Até meados da década de 1980, o Ceará era sinônimo de lavouras de algodão, o que fomentou o desenvolvimento da indústria têxtil regional. Porém, uma praga dizimou as plantações e hoje a realidade é outra — do campo às fábricas. Ao mesmo tempo, as evoluções tecnológicas foram se concentrando no Centro-Oeste.
“Nós temos demanda interna, área teremos uma ferrovia, que é a Transnordestina, que vai ligar toda essa área do Cariri ao Porto de Pecém, o que é uma redução de frete muito grande além de ser o porto mais próximo da Europa e Estados Unidos”, defende o governador.
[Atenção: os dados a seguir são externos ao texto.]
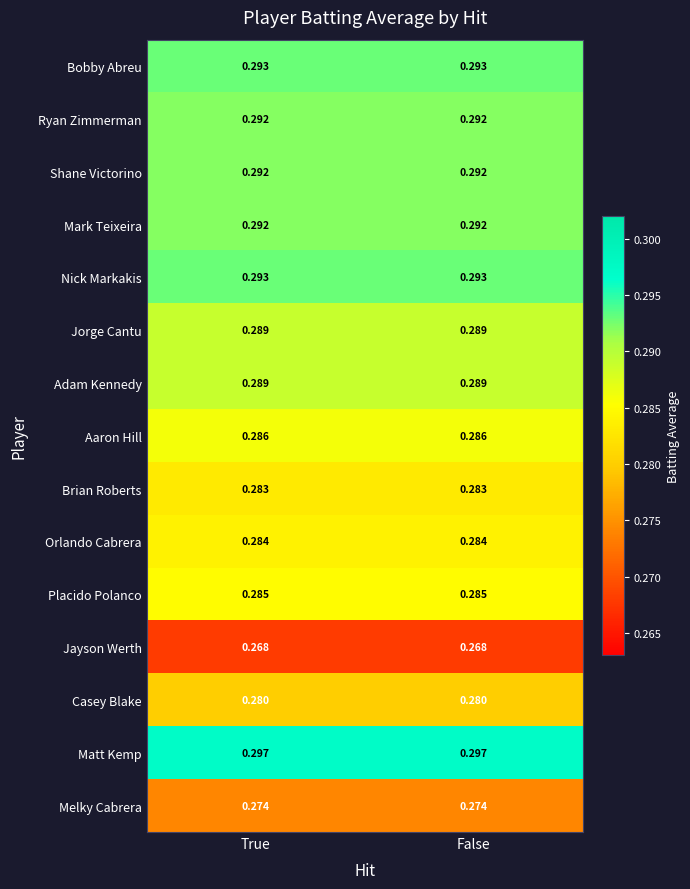

Which series has the largest total across all categories?

Matt Kemp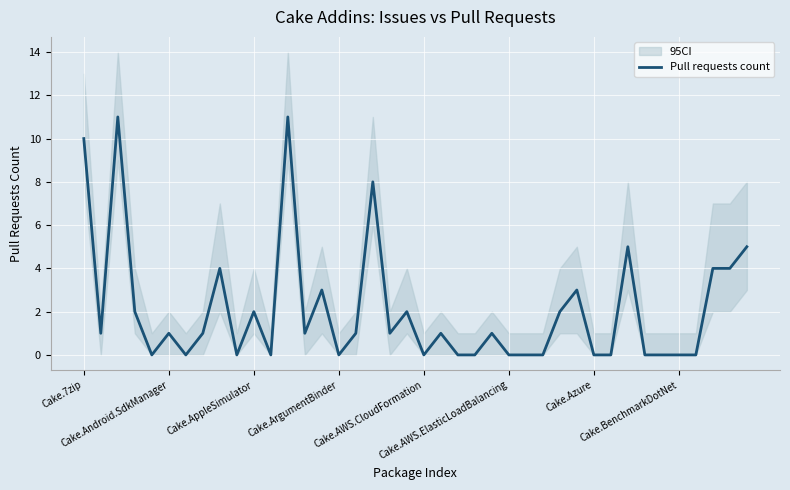

Which has a higher value, 8 or 12?

12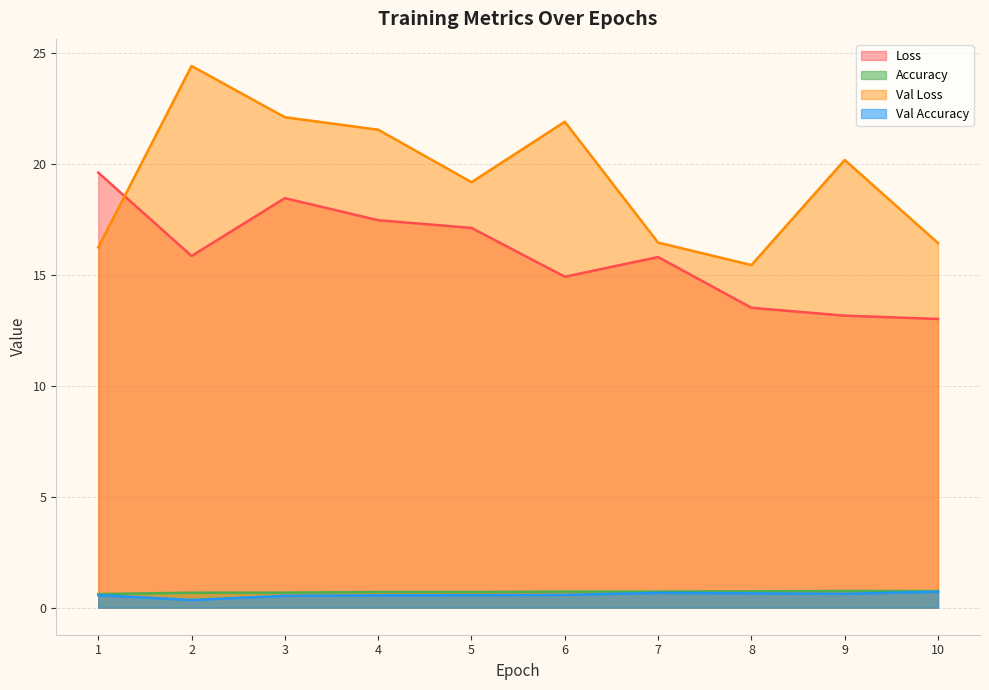

At which category does the chart reach its minimum across all series?

2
Apesar do discurso, Freitas diz que é preciso contar com a ajuda da Embrapa e outras agências de fomento para que a tecnologia atual do algodão se adapte novamente ao Ceará, em larga escala. O governador também admite que não há um plano claro de como a recuperação de áreas degradadas no Ceará poderia entrar no programa de recuperação de áreas do governo federal, cujo algodão poderia ser um cultivo alternativo.
Também existe o desafio de não transformar áreas florestais e de reserva em plantações de monocultura, afastando a agroecologia. Sem um trabalho consistente de mapeamento de riscos e oportunidades para retomar a cotonicultura no Ceará, o algodão sem mantém no Cerrado junto à soja e ao milho.
Alexandre Schenkel, da Abrapa, diz que o custo de produção por quilo de pluma de algodão é mais competitivo nesse bioma do que no semiárido, inclusive por causa do custo de irrigação das lavouras. Criado em 1997 no Ceará, hoje, o Congresso Brasileiro de Algodão recebe produtores principalmente de Mato Grosso e Bahia. Encontrar quem queira bordar a nova história do algodão na terra de Iracema é como querer encontrar uma agulha no palheiro.